En igualdad de condiciones, la explicación más simple suele ser la correcta. Y en el historial reciente de nuestro mandatario, hay harta coherencia. Andrés Manuel no se ha cansado de denunciar en sus mañaneras, en la sección “Cero Impunidad”, a un sinfín de jueces comprados que no actúan con rectitud. El objetivo de la reforma es cristalino: vaciar al poder judicial de sus corruptos operadores.
Pero no caigamos tan pronto en la trampa reduccionista. La reforma judicial del presidente no se limita al voto directo de los jueces de todos los niveles. Contiene tanto más: la efectiva instrumentación de la disciplina judicial hoy imaginaria, la garantía de una justicia pronta y expedita y la austeridad republicana. Que los jueces dejen de ocultarse en sus trampas legales para ganar más que el presidente.
Respecto a la elección directa de juzgadores, comparto dos reflexiones desde la óptica de quien ha sido formada entre abogados y a quien la inercia la lleva a pensar que es mejor el malo conocido que el bueno por conocer.
Primero, que en la conversación pública hay más mentiras que pájaros volando. Los juristas dicen que la reforma judicial desdeña el profesionalismo. Falso: la reforma bien instrumentada podrá requerir a los candidatos cumplir con prerrequisitos técnicos que aseguren su preparación. Afirman también que la elección directa afectará a su (inexistente) imparcialidad. Por otro lado, señalan que la reforma violará tratados internacionales, particularmente el TMEC. Falso. Sería absurdo que EUA nos pidiera más de lo que ellos ofrecen: en varios de sus Estados, los jueces son elegidos por voto directo y el presidente puede reemplazar a todos los jueces federales con la sola aprobación del Senado. Por último, gritan que la justicia será cooptada por el poder pecuniario. Como si ese no fuera ya su principio rector.
Segundo, que reconozco algunas virtudes implícitas en la elección directa de juzgadores. La elección no solo renovaría a las elites endogámicas anquilosadas en el poder judicial, sino que también vaciaría ese pozo envenenado donde coexisten justos y corruptos. Reconozco también que la votación popular de juzgadores podría favorecer la razonabilidad de las resoluciones judiciales con millones de ojos escrutando la honorabilidad de sentencias y fallos. ¿Quién votaría por el juez que liberó a Cesar Duarte? Y si tal liberación fuese justa, será responsabilidad del juez hacer pedagogía judicial. Alumbrar lo que hoy está oscuro.

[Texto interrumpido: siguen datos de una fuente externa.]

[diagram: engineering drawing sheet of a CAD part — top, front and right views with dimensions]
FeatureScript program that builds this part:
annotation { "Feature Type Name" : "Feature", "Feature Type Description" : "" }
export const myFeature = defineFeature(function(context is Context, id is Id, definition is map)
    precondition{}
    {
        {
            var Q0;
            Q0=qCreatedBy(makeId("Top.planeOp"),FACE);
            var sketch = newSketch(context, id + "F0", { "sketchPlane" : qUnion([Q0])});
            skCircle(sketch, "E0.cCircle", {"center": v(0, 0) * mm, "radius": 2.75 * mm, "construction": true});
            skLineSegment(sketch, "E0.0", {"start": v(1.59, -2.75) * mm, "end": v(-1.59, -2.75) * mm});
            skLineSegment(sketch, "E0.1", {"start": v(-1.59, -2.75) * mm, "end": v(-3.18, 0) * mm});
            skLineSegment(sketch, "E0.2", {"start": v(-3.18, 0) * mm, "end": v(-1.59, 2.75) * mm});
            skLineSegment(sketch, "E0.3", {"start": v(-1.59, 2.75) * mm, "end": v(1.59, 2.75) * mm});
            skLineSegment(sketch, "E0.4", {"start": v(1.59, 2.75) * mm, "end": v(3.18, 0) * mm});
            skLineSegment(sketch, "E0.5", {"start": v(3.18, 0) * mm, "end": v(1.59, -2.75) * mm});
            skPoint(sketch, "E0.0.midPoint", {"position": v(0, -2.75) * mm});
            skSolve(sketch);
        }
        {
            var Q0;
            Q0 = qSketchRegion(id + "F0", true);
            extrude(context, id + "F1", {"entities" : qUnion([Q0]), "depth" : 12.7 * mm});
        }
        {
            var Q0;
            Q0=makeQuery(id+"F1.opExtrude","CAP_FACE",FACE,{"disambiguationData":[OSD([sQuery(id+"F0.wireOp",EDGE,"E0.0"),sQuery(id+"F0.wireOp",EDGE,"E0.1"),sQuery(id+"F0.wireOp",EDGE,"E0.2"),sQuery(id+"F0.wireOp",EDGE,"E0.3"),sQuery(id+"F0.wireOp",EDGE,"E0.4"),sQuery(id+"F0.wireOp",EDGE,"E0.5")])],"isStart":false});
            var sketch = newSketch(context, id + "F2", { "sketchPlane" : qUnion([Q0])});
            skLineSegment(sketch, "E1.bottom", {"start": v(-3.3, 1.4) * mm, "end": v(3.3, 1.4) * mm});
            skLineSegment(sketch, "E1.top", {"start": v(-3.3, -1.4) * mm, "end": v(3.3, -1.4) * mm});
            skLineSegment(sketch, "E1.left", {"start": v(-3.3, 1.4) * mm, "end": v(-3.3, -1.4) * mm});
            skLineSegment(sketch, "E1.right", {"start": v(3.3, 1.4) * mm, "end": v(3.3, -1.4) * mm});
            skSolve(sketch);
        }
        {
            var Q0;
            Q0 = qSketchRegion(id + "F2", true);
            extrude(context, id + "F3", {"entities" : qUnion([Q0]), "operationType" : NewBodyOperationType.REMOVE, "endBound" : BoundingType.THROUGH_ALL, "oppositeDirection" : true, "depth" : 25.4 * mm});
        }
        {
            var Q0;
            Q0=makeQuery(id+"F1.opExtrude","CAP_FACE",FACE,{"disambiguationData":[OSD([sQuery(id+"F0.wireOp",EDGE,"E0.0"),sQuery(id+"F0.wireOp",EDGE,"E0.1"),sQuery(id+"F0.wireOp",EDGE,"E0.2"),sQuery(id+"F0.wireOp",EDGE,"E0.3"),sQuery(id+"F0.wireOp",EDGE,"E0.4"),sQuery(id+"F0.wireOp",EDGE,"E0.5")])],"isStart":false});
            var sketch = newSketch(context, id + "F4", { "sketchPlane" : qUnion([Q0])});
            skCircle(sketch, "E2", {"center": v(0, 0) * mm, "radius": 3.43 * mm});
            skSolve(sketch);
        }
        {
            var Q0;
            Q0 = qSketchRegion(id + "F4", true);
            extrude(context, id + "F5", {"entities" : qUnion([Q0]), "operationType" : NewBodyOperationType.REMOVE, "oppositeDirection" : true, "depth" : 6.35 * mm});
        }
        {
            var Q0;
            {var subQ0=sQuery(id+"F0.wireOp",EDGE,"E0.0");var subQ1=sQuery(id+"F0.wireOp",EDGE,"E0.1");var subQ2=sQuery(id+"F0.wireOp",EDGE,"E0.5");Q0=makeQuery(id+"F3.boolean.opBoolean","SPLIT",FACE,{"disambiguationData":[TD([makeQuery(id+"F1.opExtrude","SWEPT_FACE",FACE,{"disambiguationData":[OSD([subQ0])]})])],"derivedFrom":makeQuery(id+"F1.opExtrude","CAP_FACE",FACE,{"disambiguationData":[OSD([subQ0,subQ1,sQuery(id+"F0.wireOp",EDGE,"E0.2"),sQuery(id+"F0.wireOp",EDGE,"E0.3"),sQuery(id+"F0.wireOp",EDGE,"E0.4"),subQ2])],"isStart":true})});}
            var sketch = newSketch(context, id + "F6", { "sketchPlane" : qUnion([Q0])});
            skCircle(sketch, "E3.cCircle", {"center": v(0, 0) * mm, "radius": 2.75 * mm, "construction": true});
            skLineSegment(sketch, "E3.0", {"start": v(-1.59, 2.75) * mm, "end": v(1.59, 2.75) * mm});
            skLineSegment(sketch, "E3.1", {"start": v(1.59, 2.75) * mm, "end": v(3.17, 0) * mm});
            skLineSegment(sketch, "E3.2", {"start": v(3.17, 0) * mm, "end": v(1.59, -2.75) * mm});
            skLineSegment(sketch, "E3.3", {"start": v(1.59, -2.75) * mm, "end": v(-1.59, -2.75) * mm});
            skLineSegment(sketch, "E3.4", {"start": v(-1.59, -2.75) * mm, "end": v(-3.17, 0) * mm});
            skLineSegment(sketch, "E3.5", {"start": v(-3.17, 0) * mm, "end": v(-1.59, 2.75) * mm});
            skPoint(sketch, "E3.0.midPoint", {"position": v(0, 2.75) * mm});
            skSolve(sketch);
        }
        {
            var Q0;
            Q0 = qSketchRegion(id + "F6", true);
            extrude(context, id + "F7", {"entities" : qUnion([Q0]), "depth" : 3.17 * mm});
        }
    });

Me preocupan los tiempos. Una implementación atropellada de la reforma judicial puede comprometer lo que buscamos reparar: la independencia y la efectividad de los juzgadores. La serpiente que se muerde la cola.

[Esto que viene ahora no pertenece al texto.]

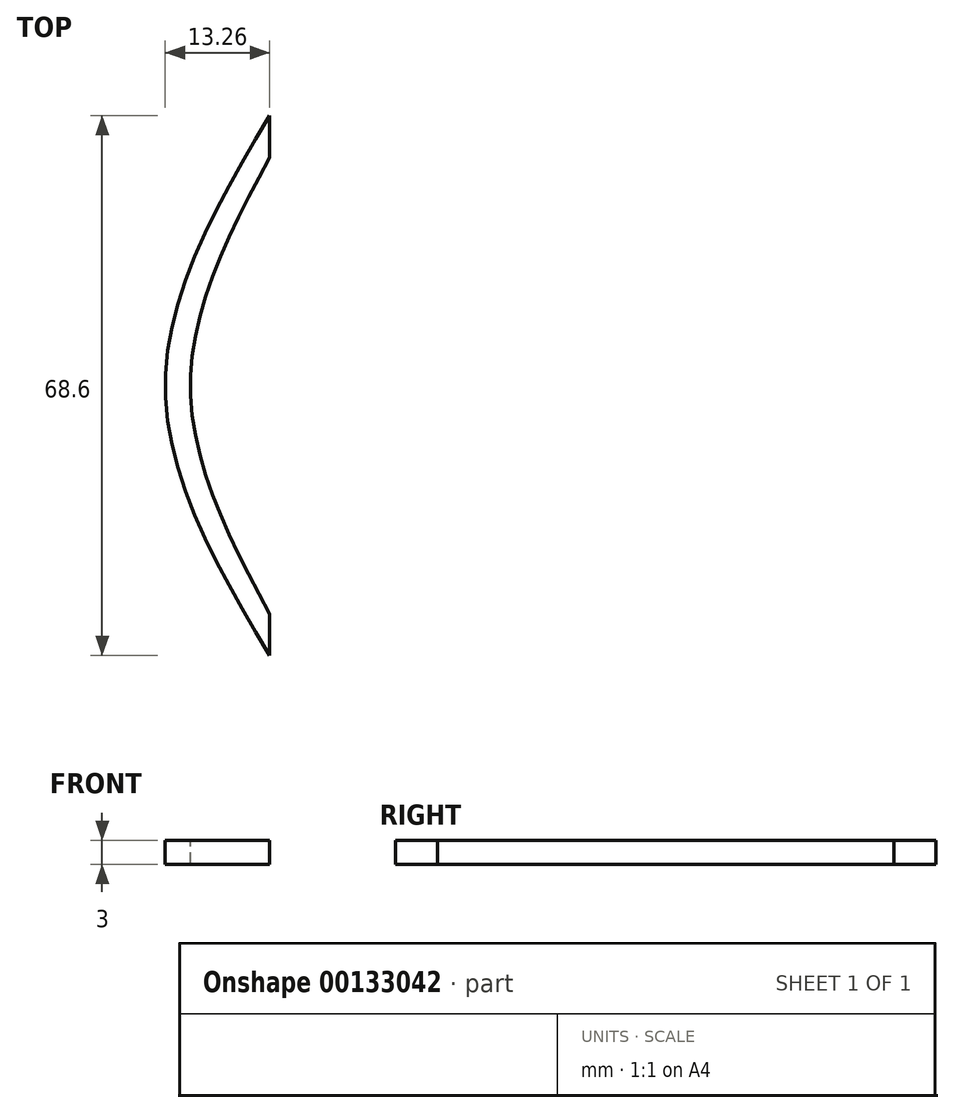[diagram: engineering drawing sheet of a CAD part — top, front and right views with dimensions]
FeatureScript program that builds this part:
annotation { "Feature Type Name" : "Feature", "Feature Type Description" : "" }
export const myFeature = defineFeature(function(context is Context, id is Id, definition is map)
    precondition{}
    {
        {
            var Q0;
            Q0=qCreatedBy(makeId("Top.planeOp"),FACE);
            var sketch = newSketch(context, id + "F0", { "sketchPlane" : qUnion([Q0])});
            skLineSegment(sketch, "E0", {"start": v(-31, 0) * mm, "end": v(-43, 0) * mm, "construction": true});
            skLineSegment(sketch, "E1", {"start": v(-31, 20) * mm, "end": v(-43, 20) * mm, "construction": true});
            skLineSegment(sketch, "E2", {"start": v(-43, 20) * mm, "end": v(-43, -20) * mm, "construction": true});
            skLineSegment(sketch, "E3", {"start": v(-43, 0) * mm, "end": v(-46.2, 0) * mm, "construction": true});
            skFitSpline(sketch, "E4", {"points": [v(-31, 37.5) * mm, v(-46.2, 0) * mm, v(-31, -37.5) * mm], "startDerivative": vector(-45.6, -75) * mm, "endDerivative": vector(45.6, -75) * mm});
            skFitSpline(sketch, "E5", {"points": [v(-31, 32.5) * mm, v(-43, 0) * mm, v(-31, -32.5) * mm], "startDerivative": vector(-36, -65) * mm, "endDerivative": vector(36, -65) * mm});
            skLineSegment(sketch, "E6", {"start": v(-32.94, 34.3) * mm, "end": v(-32.94, 28.98) * mm});
            skLineSegment(sketch, "E7.MirrorCS", {"start": v(-32.94, -34.3) * mm, "end": v(-32.94, -28.98) * mm});
            skPoint(sketch, "E8.end.orphan", {"position": v(-31, -20) * mm});
            skPoint(sketch, "E9.orphan", {"position": v(-31, -7.5) * mm});
            skPoint(sketch, "E10.start.orphan", {"position": v(-31, 7.5) * mm});
            skPoint(sketch, "E11.end.orphan", {"position": v(-31, 34.3) * mm});
            skSolve(sketch);
        }
        {
            var Q0;
            Q0=qSketchRegion(id+"F0",true);
            extrude(context, id + "F1", {"entities" : qUnion([Q0]), "endBound" : BoundingType.SYMMETRIC, "depth" : 3 * mm});
        }
    });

Andrés Manuel ha afirmado que la reforma de voto directo no es negociable. El mandatario saliente usará toda su popularidad para heredarnos lo que él considera un mejor sistema de justicia. Absorberá las críticas que permitirán a Sheinbaum iniciar una gestión limpia y de pinta moderada.

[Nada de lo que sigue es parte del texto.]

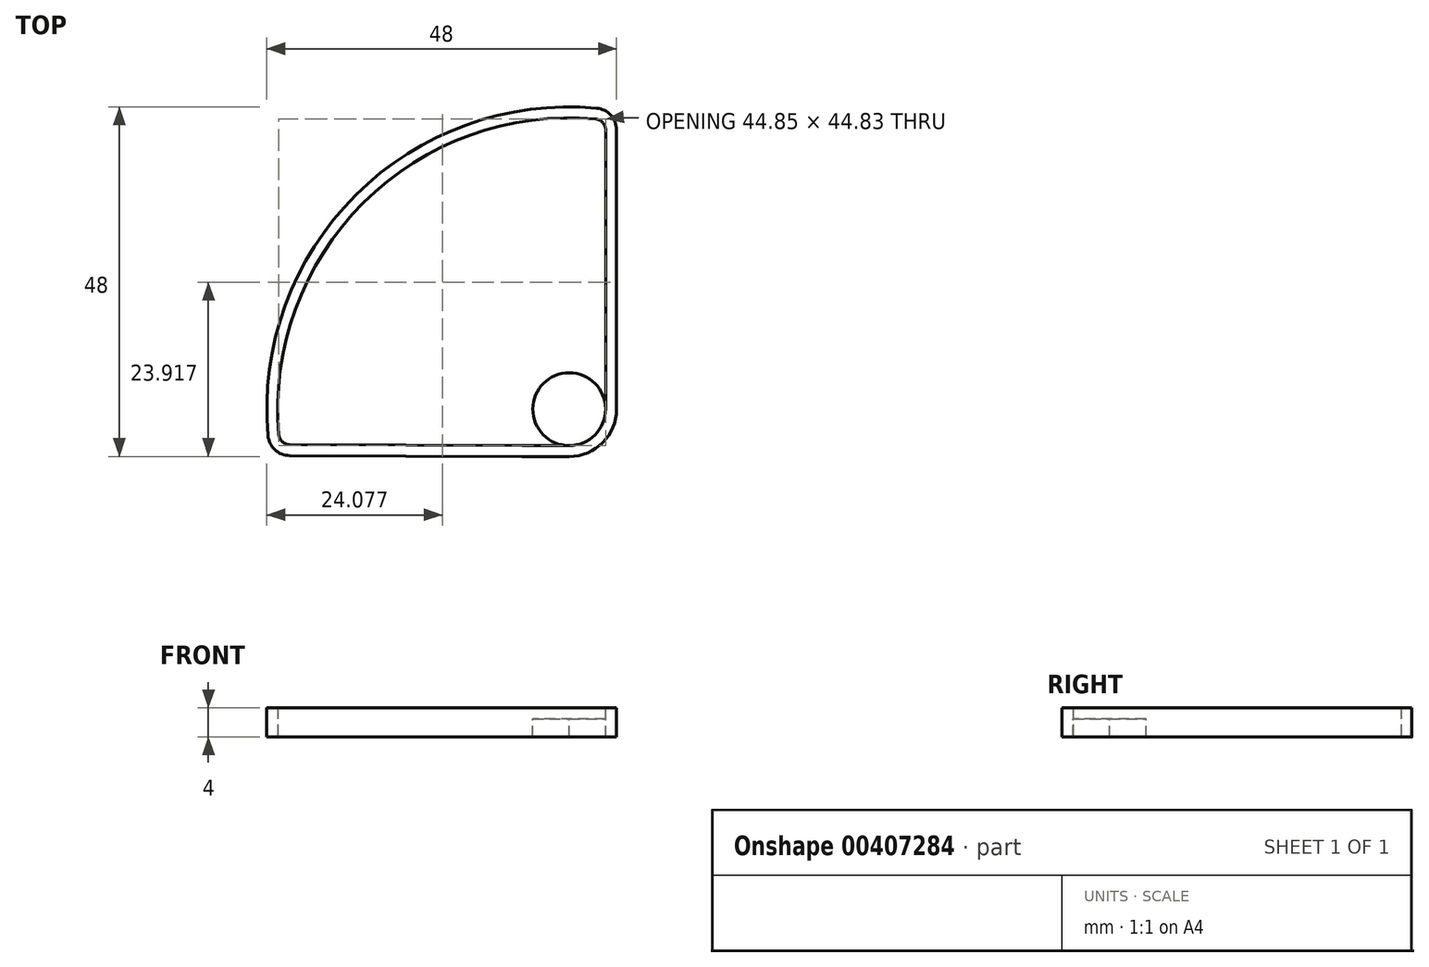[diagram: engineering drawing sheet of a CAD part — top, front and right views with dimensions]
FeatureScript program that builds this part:
annotation { "Feature Type Name" : "Feature", "Feature Type Description" : "" }
export const myFeature = defineFeature(function(context is Context, id is Id, definition is map)
    precondition{}
    {
        {
            var Q0;
            Q0=qCreatedBy(makeId("Top.planeOp"),FACE);
            var sketch = newSketch(context, id + "F0", { "sketchPlane" : qUnion([Q0])});
            skLineSegment(sketch, "E0", {"start": v(0, 6.5) * mm, "end": v(0, 47.49) * mm});
            skLineSegment(sketch, "E1.trimOffspring", {"start": v(-13, 0) * mm, "end": v(-47.5, 0.14) * mm});
            skLineSegment(sketch, "E2", {"start": v(-13, 0) * mm, "end": v(-6.5, 0) * mm});
            skPoint(sketch, "E3.visualSharp", {"position": v(0, 0) * mm});
            skArc(sketch, "E3.filletArc", {"start": v(-6.5, 0) * mm, "mid": v(-1.9, 1.9) * mm, "end": v(0, 6.5) * mm});
            skLineSegment(sketch, "E4", {"start": v(-6.5, 0) * mm, "end": v(-6.5, 12.92) * mm, "construction": true});
            skLineSegment(sketch, "E5", {"start": v(0, 6.5) * mm, "end": v(-6.5, 6.5) * mm, "construction": true});
            skArc(sketch, "E6", {"start": v(-47.5, 0.14) * mm, "mid": v(-35.8, 35.9) * mm, "end": v(0, 47.49) * mm});
            skSolve(sketch);
        }
        {
            var Q0;
            Q0=makeQuery(id+"F0.imprint","IMPRINT",FACE,{"disambiguationData":[TD([[makeQuery(id+"F0.imprint","IMPRINT",EDGE,{"derivedFrom":sQuery(id+"F0.wireOp",EDGE,"E0")}),1.0]])]});
            extrude(context, id + "F1", {"entities" : qUnion([Q0]), "depth" : 4 * mm});
        }
        {
            var Q0;
            Q0=makeQuery(id+"F1.opExtrude","CAP_FACE",FACE,{"disambiguationData":[OSD([sQuery(id+"F0.wireOp",EDGE,"NLBvzQAC-VEYf-z00a-SUDr-PS6Iiug7ZcWT"),sQuery(id+"F0.wireOp",EDGE,"vp4aBCBo-WHFW-VkR4-K5s5-xs8t65EtAtv6"),sQuery(id+"F0.wireOp",EDGE,"E0")])],"isStart":false});
            var Q1;
            Q1=makeQuery(id+"F1.opExtrude","CAP_FACE",FACE,{"disambiguationData":[OSD([sQuery(id+"F0.wireOp",EDGE,"NLBvzQAC-VEYf-z00a-SUDr-PS6Iiug7ZcWT"),sQuery(id+"F0.wireOp",EDGE,"E0"),sQuery(id+"F0.wireOp",EDGE,"sY9fAtrw-aqXI-RMX0-P5VE-8Oq5YwFjua6t"),sQuery(id+"F0.wireOp",EDGE,"E1.trimOffspring")])],"isStart":true});
            shell(context, id + "F2", {"entities" : qUnion([Q0, Q1]), "thickness" : 1.5 * mm});
        }
        {
            var Q0;
            Q0=qCreatedBy(makeId("Top.planeOp"),FACE);
            cPlane(context, id + "F3", {"entities" : qUnion([Q0]), "cplaneType" : CPlaneType.OFFSET, "offset" : 2.5 * mm, "width" : 150 * mm, "height" : 150 * mm});
        }
        {
            var Q0;
            Q0=qCreatedBy(id+"F3.planeOp",FACE);
            var sketch = newSketch(context, id + "F4", { "sketchPlane" : qUnion([Q0])});
            skLineSegment(sketch, "E7.0", {"start": v(-13, 1.5) * mm, "end": v(-46.2, 1.63) * mm});
            skLineSegment(sketch, "E8.0", {"start": v(-13, 1.5) * mm, "end": v(-6.5, 1.5) * mm});
            skArc(sketch, "E9.0", {"start": v(-6.5, 1.5) * mm, "mid": v(-2.96, 2.96) * mm, "end": v(-1.5, 6.5) * mm});
            skLineSegment(sketch, "E10.0", {"start": v(-1.5, 6.5) * mm, "end": v(-1.5, 46.19) * mm});
            skArc(sketch, "E11.0", {"start": v(-46.2, 1.63) * mm, "mid": v(-34.74, 34.83) * mm, "end": v(-1.5, 46.19) * mm});
            skSolve(sketch);
        }
        {
            var Q0;
            Q0=makeQuery(id+"F4.imprint","IMPRINT",FACE,{"disambiguationData":[TD([[makeQuery(id+"F4.imprint","IMPRINT",EDGE,{"derivedFrom":sQuery(id+"F4.wireOp",EDGE,"E7.0")}),-1.0]])]});
            extrude(context, id + "F5", {"entities" : qUnion([Q0]), "operationType" : NewBodyOperationType.ADD, "oppositeDirection" : true, "depth" : 2.5 * mm});
        }
        {
            var Q0;
            Q0=makeQuery(id+"F1.opExtrude","CAP_FACE",FACE,{"disambiguationData":[OSD([sQuery(id+"F0.wireOp",EDGE,"NLBvzQAC-VEYf-z00a-SUDr-PS6Iiug7ZcWT"),sQuery(id+"F0.wireOp",EDGE,"E0"),sQuery(id+"F0.wireOp",EDGE,"sY9fAtrw-aqXI-RMX0-P5VE-8Oq5YwFjua6t"),sQuery(id+"F0.wireOp",EDGE,"E1.trimOffspring")])],"isStart":false});
            var sketch = newSketch(context, id + "F6", { "sketchPlane" : qUnion([Q0])});
            skArc(sketch, "E12", {"start": v(-6.5, 1.5) * mm, "mid": v(-10.04, 10.04) * mm, "end": v(-1.5, 6.5) * mm});
            skArc(sketch, "E13", {"start": v(-6.5, 1.5) * mm, "mid": v(-2.96, 2.96) * mm, "end": v(-1.5, 6.5) * mm});
            skSolve(sketch);
        }
        {
            var Q0;
            Q0=makeQuery(id+"F6.imprint","IMPRINT",FACE,{"disambiguationData":[TD([[makeQuery(id+"F6.imprint","IMPRINT",EDGE,{"derivedFrom":sQuery(id+"F6.wireOp",EDGE,"2423aa4e-c1d6-4c93-982e-63635b142349.0.2")}),1.0]])]});
            var Q1;
            Q1=makeQuery(id+"F6.imprint","IMPRINT",FACE,{"disambiguationData":[TD([[makeQuery(id+"F6.imprint","IMPRINT",EDGE,{"derivedFrom":sQuery(id+"F6.wireOp",EDGE,"E12")}),-1.0]])]});
            extrude(context, id + "F7", {"entities" : qUnion([Q0, Q1]), "operationType" : NewBodyOperationType.REMOVE, "endBound" : BoundingType.THROUGH_ALL, "oppositeDirection" : true, "depth" : 25 * mm});
        }
        {
            var Q0;
            Q0=makeQuery(id+"F1.opExtrude","SWEPT_EDGE",EDGE,{"disambiguationData":[OSD([sQuery(id+"F0.wireOp",EDGE,"E1.trimOffspring"),sQuery(id+"F0.wireOp",EDGE,"E6")])]});
            var Q1;
            Q1=makeQuery(id+"F1.opExtrude","SWEPT_EDGE",EDGE,{"disambiguationData":[OSD([sQuery(id+"F0.wireOp",EDGE,"E0"),sQuery(id+"F0.wireOp",EDGE,"E6")])]});
            fillet(context, id + "F8", {"entities" : qUnion([Q0, Q1]), "radius" : 3 * mm, "tangentPropagation" : true, "allowEdgeOverflow" : false});
        }
        {
            var Q0;
            Q0=makeQuery(id+"F1.opExtrude","SWEPT_EDGE",EDGE,{"disambiguationData":[OSD([sQuery(id+"F0.wireOp",EDGE,"sY9fAtrw-aqXI-RMX0-P5VE-8Oq5YwFjua6t"),sQuery(id+"F0.wireOp",EDGE,"E1.trimOffspring")])]});
            var Q1;
            Q1=makeQuery(id+"F2.opShell","OFFSET_EDGE",EDGE,{"disambiguationData":[OSD([sQuery(id+"F0.wireOp",EDGE,"E1.trimOffspring"),sQuery(id+"F0.wireOp",EDGE,"E6")])]});
            var Q2;
            Q2=makeQuery(id+"F2.opShell","OFFSET_EDGE",EDGE,{"disambiguationData":[OSD([sQuery(id+"F0.wireOp",EDGE,"E0"),sQuery(id+"F0.wireOp",EDGE,"E6")])]});
            fillet(context, id + "F9", {"entities" : qUnion([Q0, Q1, Q2]), "radius" : 1.5 * mm, "tangentPropagation" : true, "allowEdgeOverflow" : false});
        }
    });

Con todo, considero que una decisión salomónica entre Sheinbaum y Obrador es posible (y deseable). Una negociación que opte por elegir de forma directa a ministros, mientras que los jueces y magistrados se sujeten a un estricto control disciplinario por parte del nuevo Tribunal de Disciplina Judicial. Una forma alternativa de decantación de los corruptos.
Luego le tocará a Sheinbaum instrumentar la reforma propuesta por Arturo Zaldívar: la más urgente en materia de impartición de justicia y que promete dignificar y fortalecer fiscalías, la justicia local y defensorías públicas mediante modelos nacionales, impulsar el modelo nacional de justicia cívica y alternativa y regular la responsabilidad profesional de los abogados.
La reforma judicial va. ¿Está la democracia en peligro o en su mejor momento? Nos queda por verlo. Ambas cosas no pueden ser ciertas al tiempo.